*Try it*:
Without including any pictures, reproduce all the lines below word for word.

*Records for this task*:
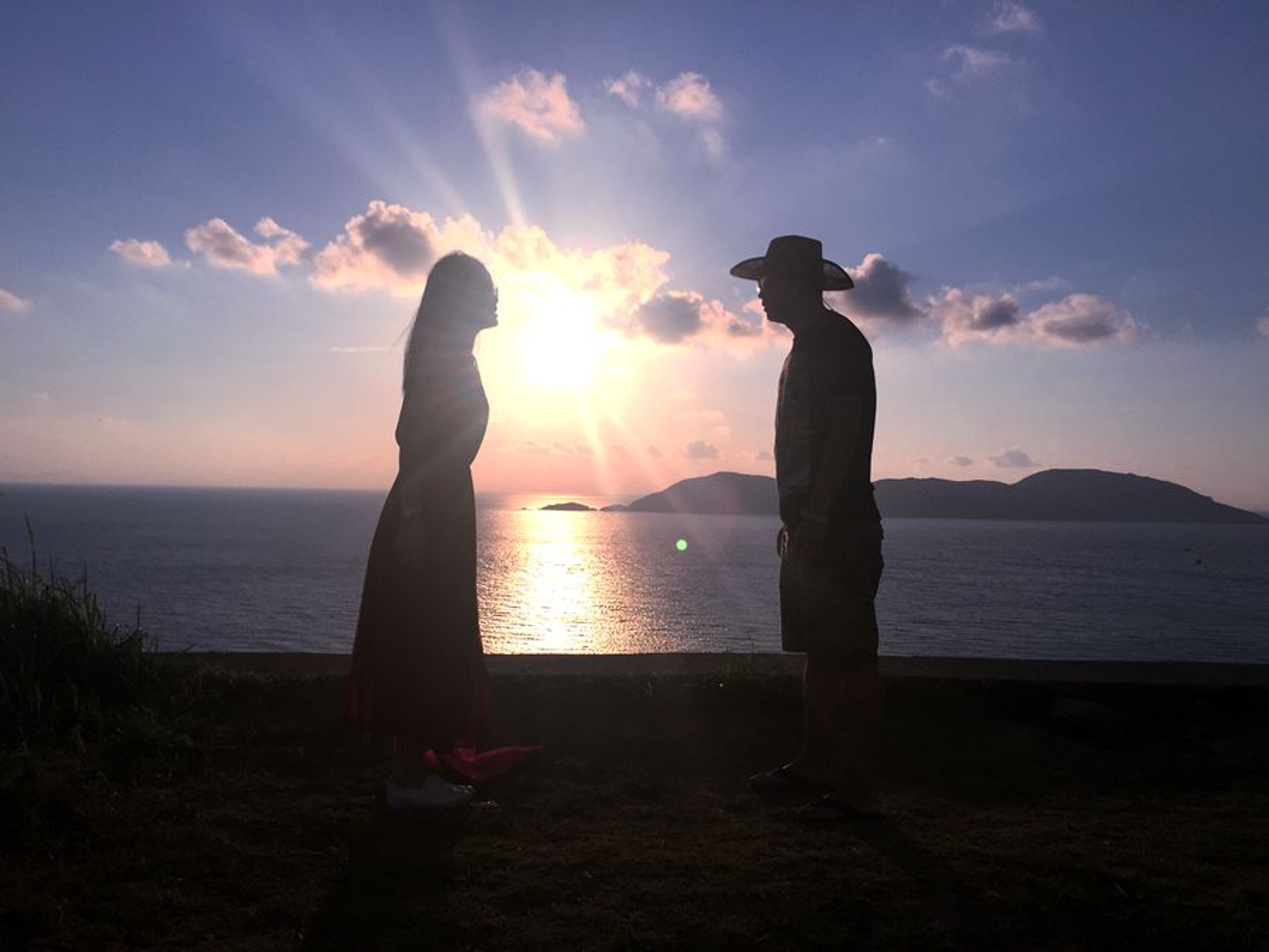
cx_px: 634
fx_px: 1063
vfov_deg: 48.2
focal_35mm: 29
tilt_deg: +2.8
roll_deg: -2.1
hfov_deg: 61.7
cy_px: 476
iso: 32
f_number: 2.2
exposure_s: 1/13333
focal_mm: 4.15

*Response to the exercise*:
cx_px: 634
fx_px: 1063
vfov_deg: 48.2
focal_35mm: 29
tilt_deg: +2.8
roll_deg: -2.1
hfov_deg: 61.7
cy_px: 476
iso: 32
f_number: 2.2
exposure_s: 1/13333
focal_mm: 4.15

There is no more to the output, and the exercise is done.